Reflective Perspective - Chris Alcock » The Morning Brew #84 wrote Reflective Perspective - Chris Alcock &raquo; The Morning Brew #84
on 04-30-2008 3:14 AM

Pingback from  Reflective Perspective - Chris Alcock  &raquo; The Morning Brew #84

DotNetKicks.com wrote Designing with Lambdas Part III
on 04-30-2008 4:14 AM

You've been kicked (a good thing) - Trackback from DotNetKicks.com

Dew Drop - April 30, 2008 | Alvin Ashcraft's Morning Dew wrote Dew Drop - April 30, 2008 | Alvin Ashcraft's Morning Dew
on 04-30-2008 9:09 AM

Pingback from  Dew Drop - April 30, 2008 | Alvin Ashcraft's Morning Dew

Jeevan James wrote re: Designing With Lambdas - Part III
on 04-30-2008 5:37 PM

You could enhance this further by using extension methods to give you a cleaner syntax.
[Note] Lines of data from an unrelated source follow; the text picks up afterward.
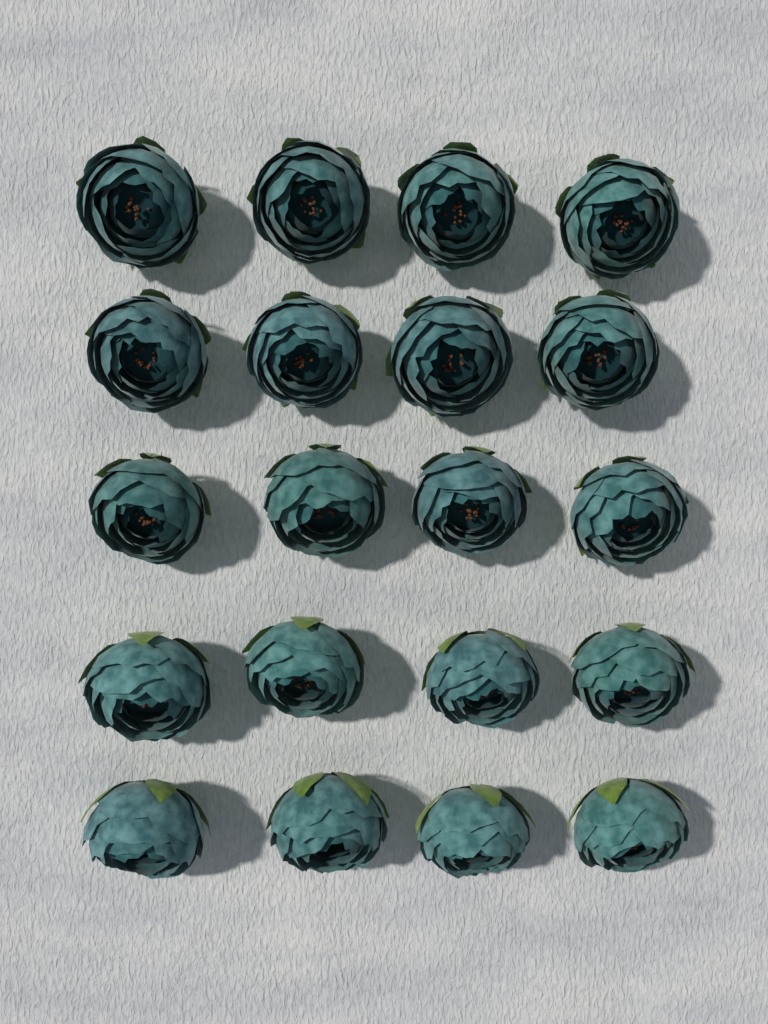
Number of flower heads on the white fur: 20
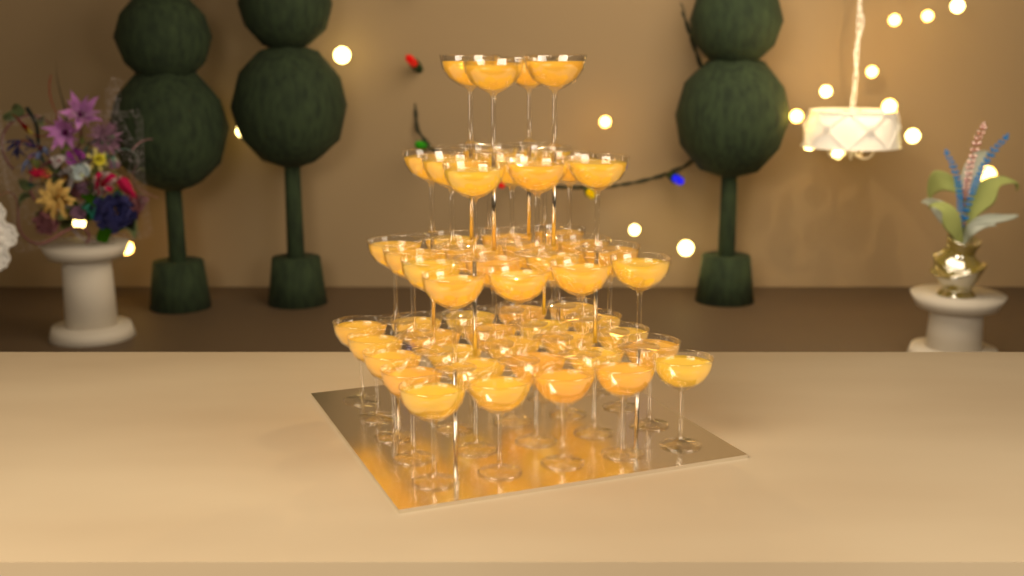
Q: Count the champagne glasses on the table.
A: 54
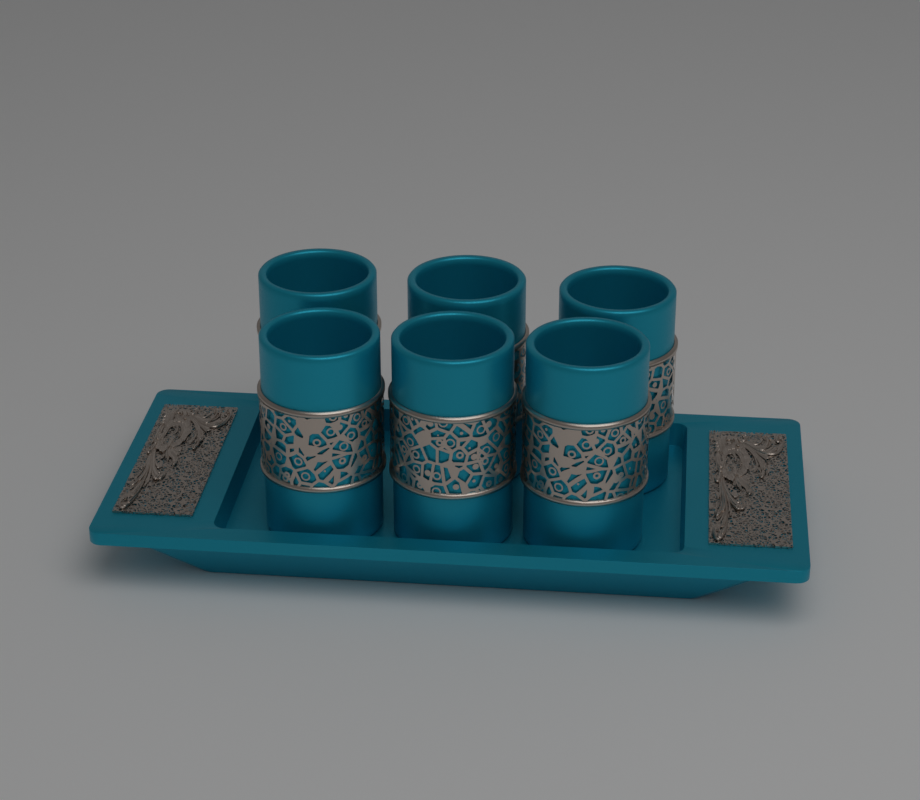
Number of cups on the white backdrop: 6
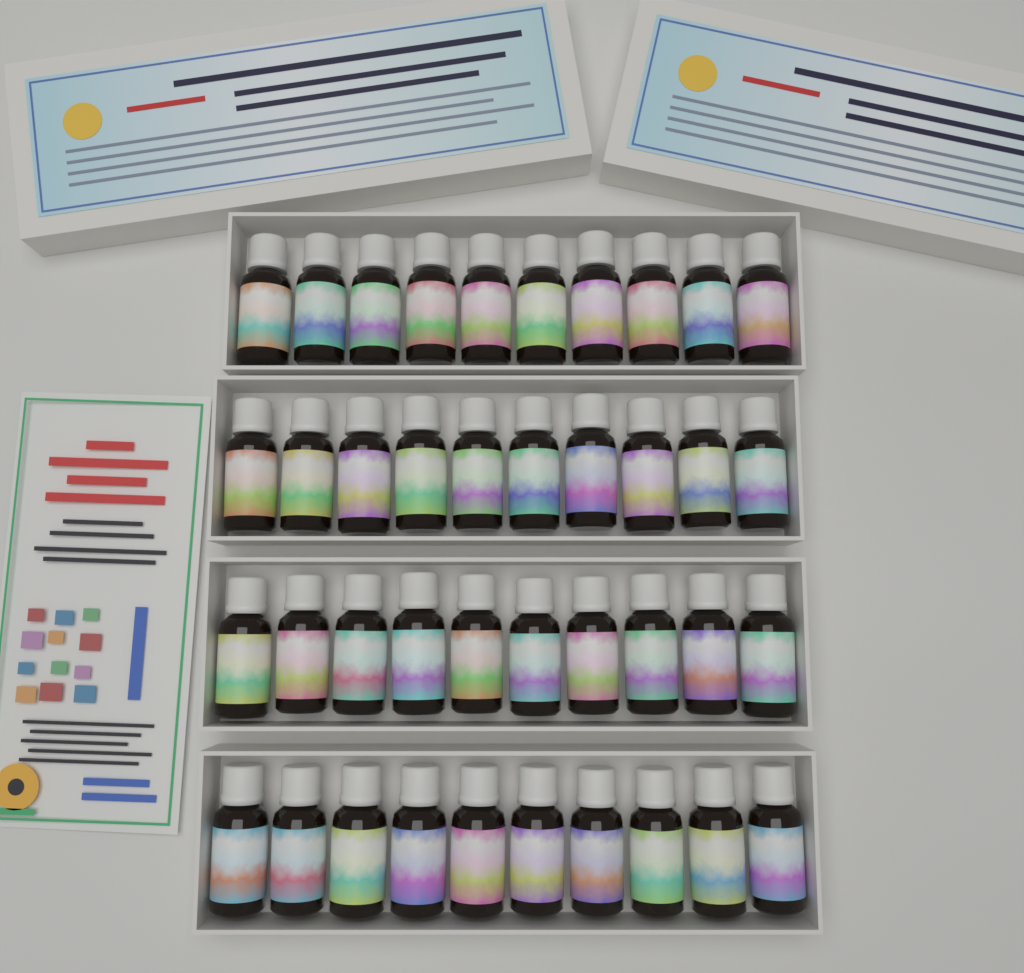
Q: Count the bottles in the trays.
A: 40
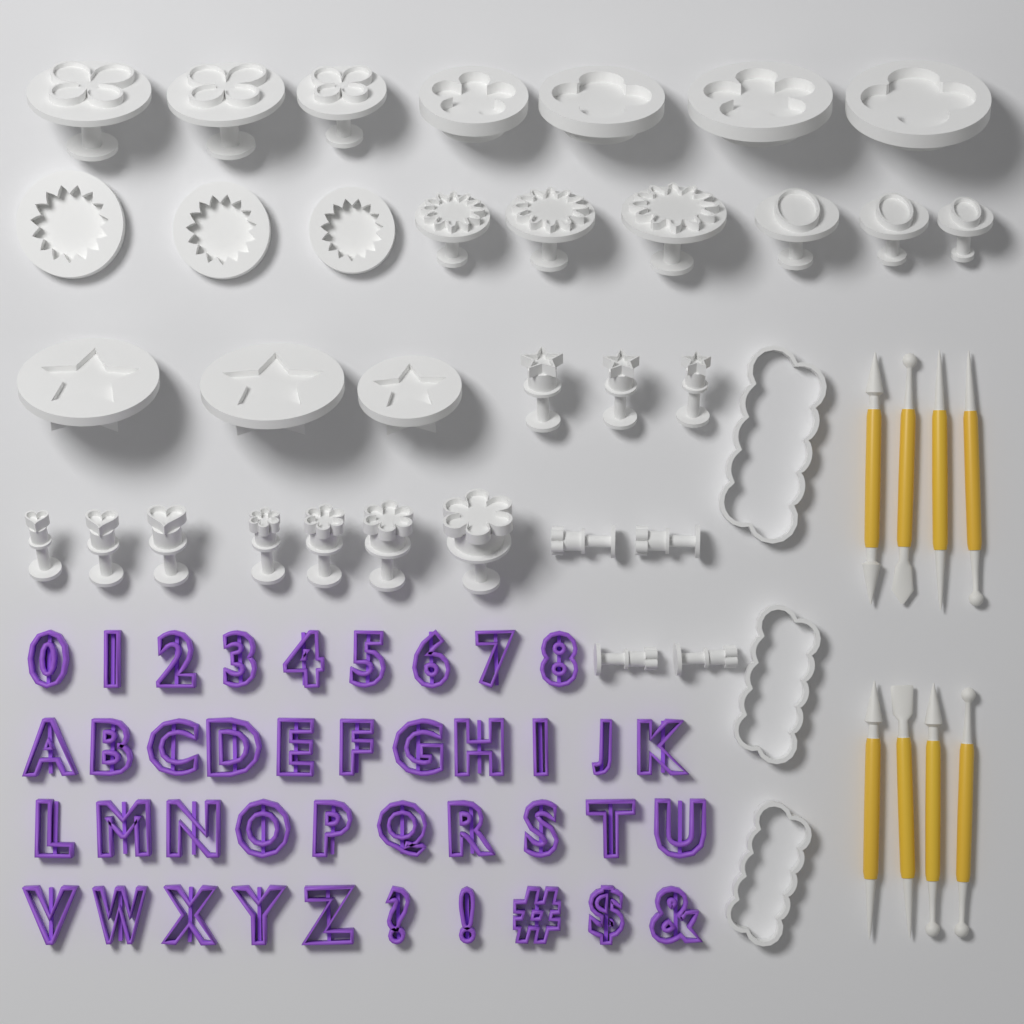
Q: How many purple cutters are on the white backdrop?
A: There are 40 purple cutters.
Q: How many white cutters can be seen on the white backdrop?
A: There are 36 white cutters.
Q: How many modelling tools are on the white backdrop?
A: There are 8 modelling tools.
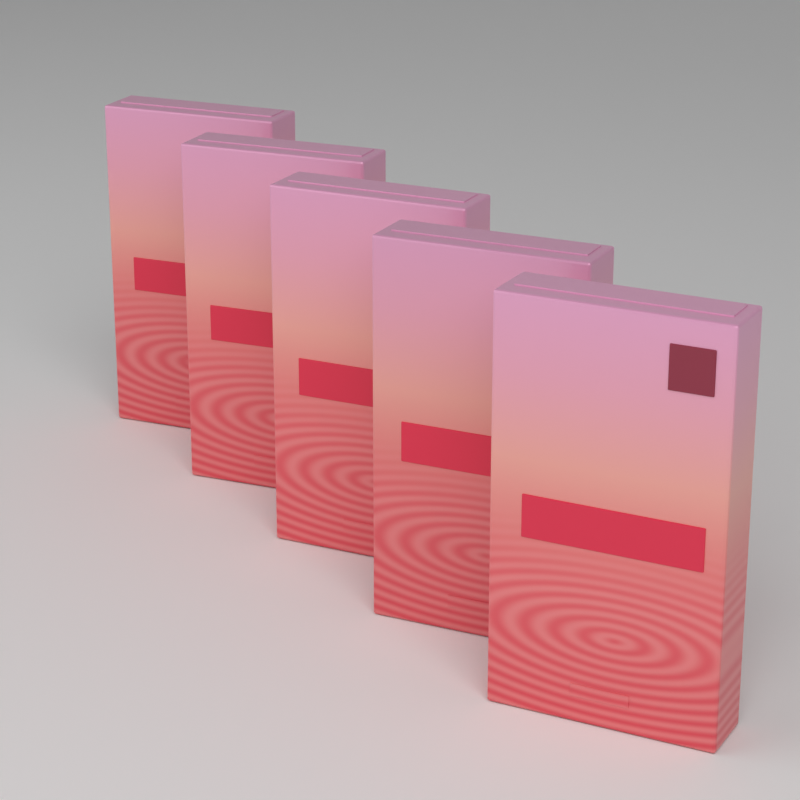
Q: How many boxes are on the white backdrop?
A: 5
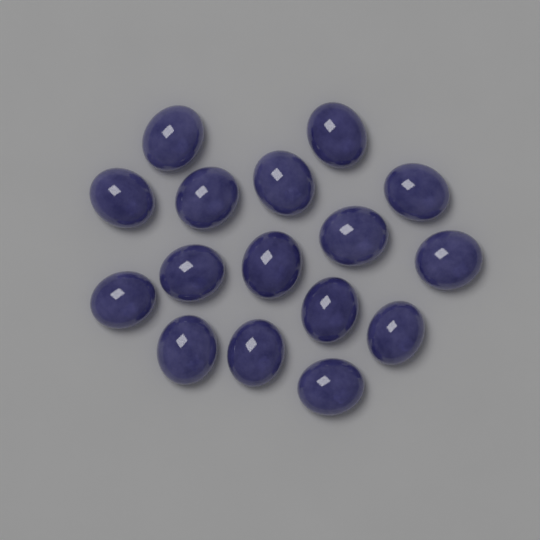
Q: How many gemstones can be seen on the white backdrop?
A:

For example, if you had this method:

public static DirectoryInfo Change(this DirectoryInfo directory, string subdirectory, Action<string> action)

{

   string newdir = Path.Combine(directory.FullName, subdirectory);

   if (!Directory.Exists(newdir))

       Directory.CreateDirectory(newdir);

   string olddir = Environment.CurrentDirectory;

   Environment.CurrentDirectory = newdir;

   action(newdir);

   Environment.CurrentDirectory = olddir;

   return new DirectoryInfo(newdir);

}

You could then use it like so:

new DirectoryInfo(@"c:\myapp")

   .Change("subdir", dir =>

   {

       // Do something

   })

       .Change("subsubdir", dir =>

       {

           // Do something

       });

sergiopereira wrote re: Designing With Lambdas - Part III
on 04-30-2008 6:35 PM

@Jeevan

Well that would certainly work, but it would also cause your "subsubdir" code to be outside your "subdir" code, which makes the code potentially harder to read, but that may just be a matter of taste. I like to have my nested directory code to mimic some of that structure.